• Instructions for the task
Copy the text from every one of the records below word for word, leaving out the pictures.
:::
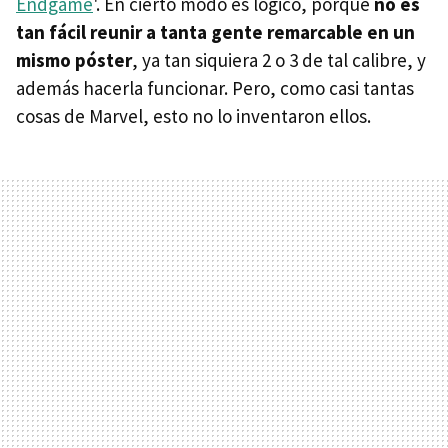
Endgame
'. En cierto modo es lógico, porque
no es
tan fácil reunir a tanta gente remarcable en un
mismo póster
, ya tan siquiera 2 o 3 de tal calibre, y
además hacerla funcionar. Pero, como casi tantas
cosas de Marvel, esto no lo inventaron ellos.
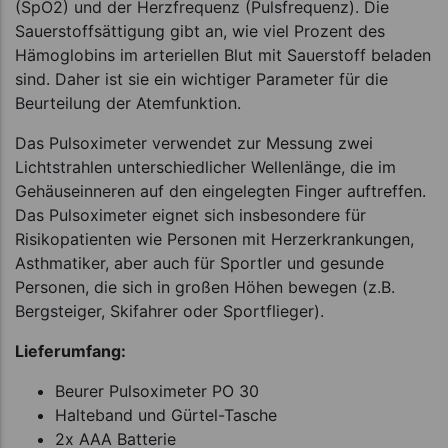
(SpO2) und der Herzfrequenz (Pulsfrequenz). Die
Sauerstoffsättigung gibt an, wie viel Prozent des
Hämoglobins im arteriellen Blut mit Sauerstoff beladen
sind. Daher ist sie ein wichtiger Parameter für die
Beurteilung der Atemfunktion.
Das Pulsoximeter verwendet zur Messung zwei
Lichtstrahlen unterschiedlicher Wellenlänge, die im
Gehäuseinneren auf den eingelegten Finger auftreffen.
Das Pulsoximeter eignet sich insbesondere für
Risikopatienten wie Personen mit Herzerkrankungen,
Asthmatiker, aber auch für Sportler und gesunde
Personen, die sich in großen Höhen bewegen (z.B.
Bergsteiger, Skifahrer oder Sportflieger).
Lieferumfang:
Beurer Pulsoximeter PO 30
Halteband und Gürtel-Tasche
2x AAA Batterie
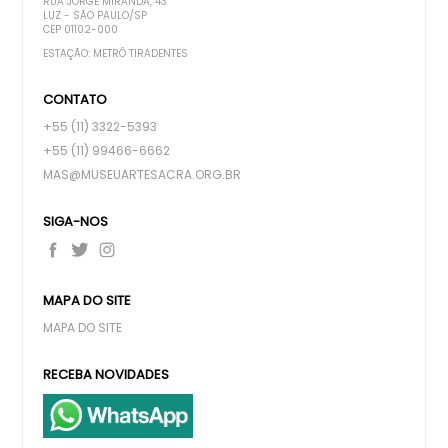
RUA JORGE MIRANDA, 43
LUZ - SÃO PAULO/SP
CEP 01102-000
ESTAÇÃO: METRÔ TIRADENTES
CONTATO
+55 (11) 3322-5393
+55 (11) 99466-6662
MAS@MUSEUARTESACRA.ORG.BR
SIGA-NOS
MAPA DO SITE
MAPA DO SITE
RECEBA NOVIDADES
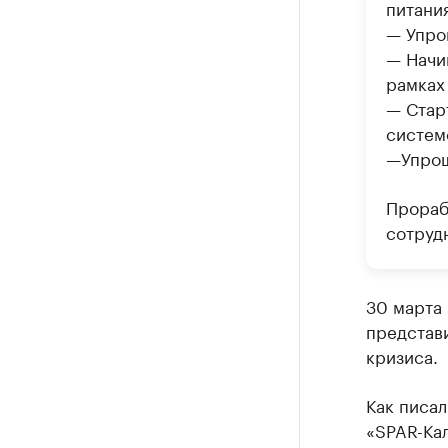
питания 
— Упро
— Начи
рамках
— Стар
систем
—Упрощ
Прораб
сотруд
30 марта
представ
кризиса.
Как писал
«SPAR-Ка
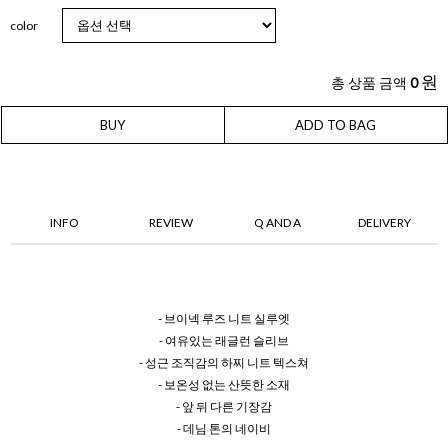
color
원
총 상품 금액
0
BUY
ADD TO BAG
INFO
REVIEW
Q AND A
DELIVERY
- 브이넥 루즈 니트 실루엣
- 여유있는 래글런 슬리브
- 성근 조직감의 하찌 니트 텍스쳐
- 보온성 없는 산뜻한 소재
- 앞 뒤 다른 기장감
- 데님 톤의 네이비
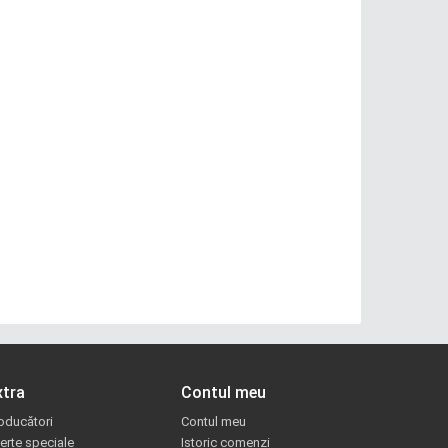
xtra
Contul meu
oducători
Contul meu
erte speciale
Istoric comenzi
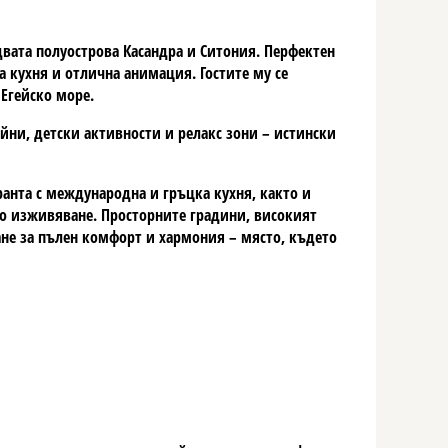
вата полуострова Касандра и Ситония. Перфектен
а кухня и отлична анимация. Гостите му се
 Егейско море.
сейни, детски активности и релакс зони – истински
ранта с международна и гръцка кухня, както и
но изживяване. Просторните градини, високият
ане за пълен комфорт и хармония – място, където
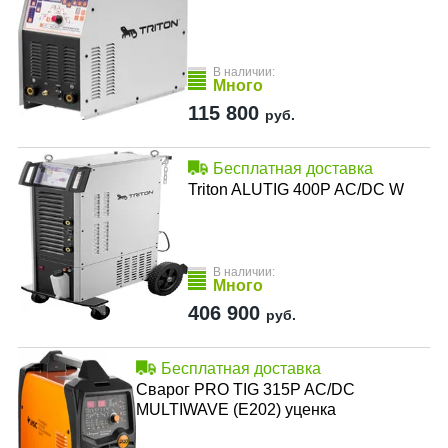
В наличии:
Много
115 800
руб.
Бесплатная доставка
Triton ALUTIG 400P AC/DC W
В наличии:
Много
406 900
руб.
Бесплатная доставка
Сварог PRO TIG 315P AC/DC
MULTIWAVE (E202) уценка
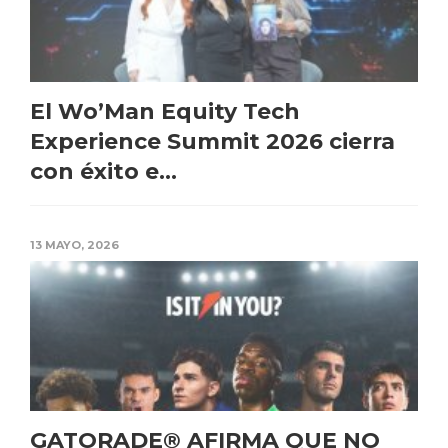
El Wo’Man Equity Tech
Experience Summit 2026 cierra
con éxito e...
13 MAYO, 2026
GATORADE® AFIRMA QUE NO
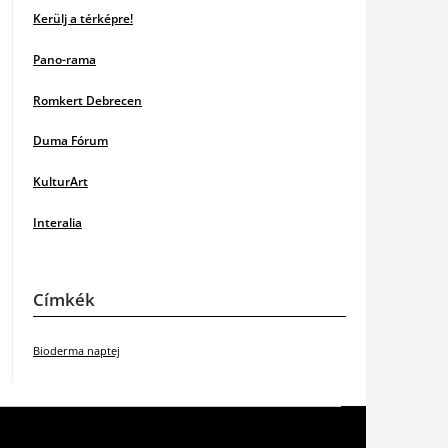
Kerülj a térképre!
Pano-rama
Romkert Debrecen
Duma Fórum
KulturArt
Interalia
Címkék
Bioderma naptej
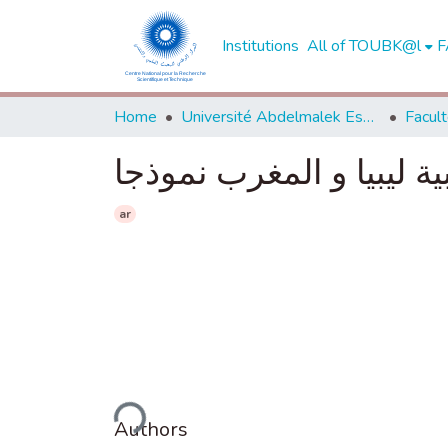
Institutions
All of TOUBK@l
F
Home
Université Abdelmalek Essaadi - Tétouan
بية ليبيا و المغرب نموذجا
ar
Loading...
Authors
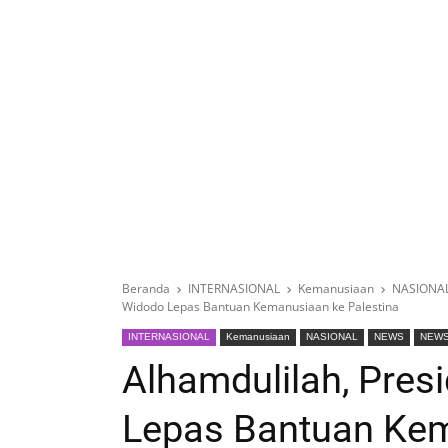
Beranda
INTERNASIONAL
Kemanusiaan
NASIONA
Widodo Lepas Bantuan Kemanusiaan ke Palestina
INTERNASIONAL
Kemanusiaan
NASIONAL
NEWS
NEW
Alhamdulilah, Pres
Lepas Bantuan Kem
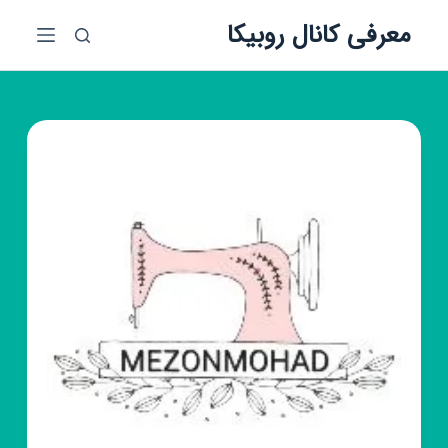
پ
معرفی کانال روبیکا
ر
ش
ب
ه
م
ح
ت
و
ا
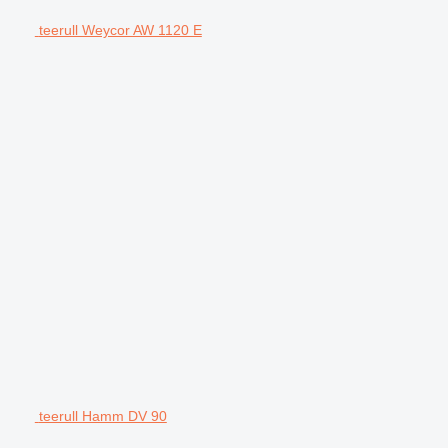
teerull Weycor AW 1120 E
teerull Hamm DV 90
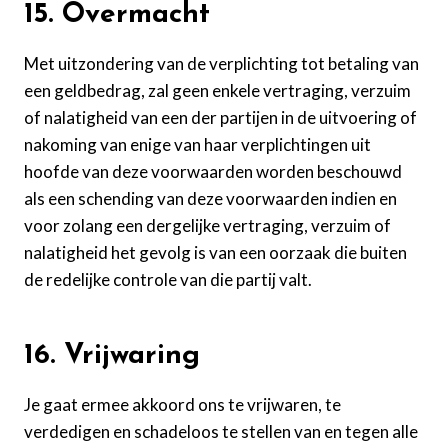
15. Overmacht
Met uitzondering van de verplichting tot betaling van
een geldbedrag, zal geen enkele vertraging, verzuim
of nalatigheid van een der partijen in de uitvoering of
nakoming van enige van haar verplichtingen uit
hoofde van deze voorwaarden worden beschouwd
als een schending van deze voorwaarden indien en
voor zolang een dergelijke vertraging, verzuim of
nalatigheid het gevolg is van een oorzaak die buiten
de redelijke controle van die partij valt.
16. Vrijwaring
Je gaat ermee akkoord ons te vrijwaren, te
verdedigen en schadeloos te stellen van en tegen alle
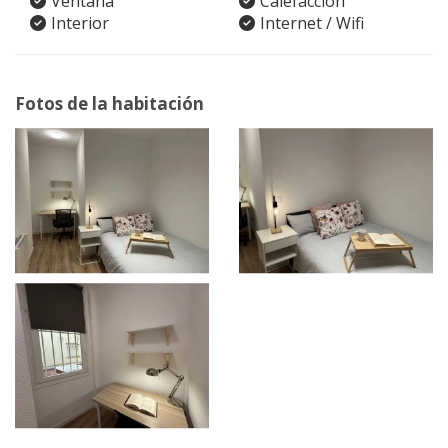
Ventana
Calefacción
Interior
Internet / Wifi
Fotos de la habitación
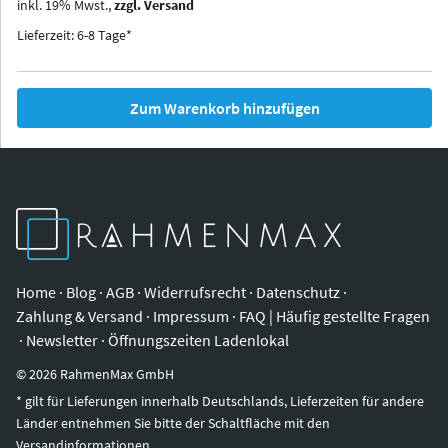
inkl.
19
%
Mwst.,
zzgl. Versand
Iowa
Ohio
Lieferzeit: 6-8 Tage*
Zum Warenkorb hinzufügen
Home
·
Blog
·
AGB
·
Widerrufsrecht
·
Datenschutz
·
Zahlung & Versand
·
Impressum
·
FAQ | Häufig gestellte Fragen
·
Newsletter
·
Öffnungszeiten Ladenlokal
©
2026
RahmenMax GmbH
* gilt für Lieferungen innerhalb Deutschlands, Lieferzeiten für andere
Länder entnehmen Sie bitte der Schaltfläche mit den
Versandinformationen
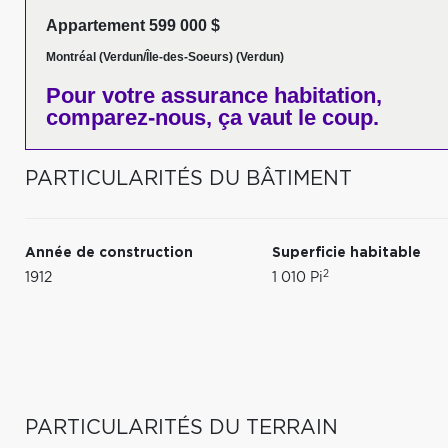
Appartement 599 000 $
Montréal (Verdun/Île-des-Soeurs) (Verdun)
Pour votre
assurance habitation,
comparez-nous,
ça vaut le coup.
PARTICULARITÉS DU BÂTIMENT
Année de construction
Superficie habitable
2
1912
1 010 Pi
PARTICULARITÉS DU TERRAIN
:::
• Your response
Endgame
'. En cierto modo es lógico, porque
no es
tan fácil reunir a tanta gente remarcable en un
mismo póster
, ya tan siquiera 2 o 3 de tal calibre, y
además hacerla funcionar. Pero, como casi tantas
cosas de Marvel, esto no lo inventaron ellos.
(SpO2) und der Herzfrequenz (Pulsfrequenz). Die
Sauerstoffsättigung gibt an, wie viel Prozent des
Hämoglobins im arteriellen Blut mit Sauerstoff beladen
sind. Daher ist sie ein wichtiger Parameter für die
Beurteilung der Atemfunktion.
Das Pulsoximeter verwendet zur Messung zwei
Lichtstrahlen unterschiedlicher Wellenlänge, die im
Gehäuseinneren auf den eingelegten Finger auftreffen.
Das Pulsoximeter eignet sich insbesondere für
Risikopatienten wie Personen mit Herzerkrankungen,
Asthmatiker, aber auch für Sportler und gesunde
Personen, die sich in großen Höhen bewegen (z.B.
Bergsteiger, Skifahrer oder Sportflieger).
Lieferumfang:
Beurer Pulsoximeter PO 30
Halteband und Gürtel-Tasche
2x AAA Batterie
RUA JORGE MIRANDA, 43
LUZ - SÃO PAULO/SP
CEP 01102-000
ESTAÇÃO: METRÔ TIRADENTES
CONTATO
+55 (11) 3322-5393
+55 (11) 99466-6662
MAS@MUSEUARTESACRA.ORG.BR
SIGA-NOS
MAPA DO SITE
MAPA DO SITE
RECEBA NOVIDADES
питания 
— Упро
— Начи
рамках
— Стар
систем
—Упрощ
Прораб
сотруд
30 марта
представ
кризиса.
Как писал
«SPAR-Ка
color
원
총 상품 금액
0
BUY
ADD TO BAG
INFO
REVIEW
Q AND A
DELIVERY
- 브이넥 루즈 니트 실루엣
- 여유있는 래글런 슬리브
- 성근 조직감의 하찌 니트 텍스쳐
- 보온성 없는 산뜻한 소재
- 앞 뒤 다른 기장감
- 데님 톤의 네이비
xtra
Contul meu
oducători
Contul meu
erte speciale
Istoric comenzi
вата полуострова Касандра и Ситония. Перфектен
а кухня и отлична анимация. Гостите му се
 Егейско море.
сейни, детски активности и релакс зони – истински
ранта с международна и гръцка кухня, както и
но изживяване. Просторните градини, високият
ане за пълен комфорт и хармония – място, където
В наличии:
Много
115 800
руб.
Бесплатная доставка
Triton ALUTIG 400P AC/DC W
В наличии:
Много
406 900
руб.
Бесплатная доставка
Сварог PRO TIG 315P AC/DC
MULTIWAVE (E202) уценка
El Wo’Man Equity Tech
Experience Summit 2026 cierra
con éxito e...
13 MAYO, 2026
GATORADE® AFIRMA QUE NO
Kerülj a térképre!
Pano-rama
Romkert Debrecen
Duma Fórum
KulturArt
Interalia
Címkék
Bioderma naptej
Institutions
All of TOUBK@l
F
Home
Université Abdelmalek Essaadi - Tétouan
بية ليبيا و المغرب نموذجا
ar
Loading...
Authors
Beranda
INTERNASIONAL
Kemanusiaan
NASIONA
Widodo Lepas Bantuan Kemanusiaan ke Palestina
INTERNASIONAL
Kemanusiaan
NASIONAL
NEWS
NEW
Alhamdulilah, Pres
Lepas Bantuan Kem
پ
معرفی کانال روبیکا
ر
ش
ب
ه
م
ح
ت
و
ا
teerull Weycor AW 1120 E
teerull Hamm DV 90
15. Overmacht
Met uitzondering van de verplichting tot betaling van
een geldbedrag, zal geen enkele vertraging, verzuim
of nalatigheid van een der partijen in de uitvoering of
nakoming van enige van haar verplichtingen uit
hoofde van deze voorwaarden worden beschouwd
als een schending van deze voorwaarden indien en
voor zolang een dergelijke vertraging, verzuim of
nalatigheid het gevolg is van een oorzaak die buiten
de redelijke controle van die partij valt.
16. Vrijwaring
Je gaat ermee akkoord ons te vrijwaren, te
verdedigen en schadeloos te stellen van en tegen alle
Ventana
Calefacción
Interior
Internet / Wifi
Fotos de la habitación
inkl.
19
%
Mwst.,
zzgl. Versand
Iowa
Ohio
Lieferzeit: 6-8 Tage*
Zum Warenkorb hinzufügen
Home
·
Blog
·
AGB
·
Widerrufsrecht
·
Datenschutz
·
Zahlung & Versand
·
Impressum
·
FAQ | Häufig gestellte Fragen
·
Newsletter
·
Öffnungszeiten Ladenlokal
©
2026
RahmenMax GmbH
* gilt für Lieferungen innerhalb Deutschlands, Lieferzeiten für andere
Länder entnehmen Sie bitte der Schaltfläche mit den
Versandinformationen
Appartement 599 000 $
Montréal (Verdun/Île-des-Soeurs) (Verdun)
Pour votre
assurance habitation,
comparez-nous,
ça vaut le coup.
PARTICULARITÉS DU BÂTIMENT
Année de construction
Superficie habitable
2
1912
1 010 Pi
PARTICULARITÉS DU TERRAIN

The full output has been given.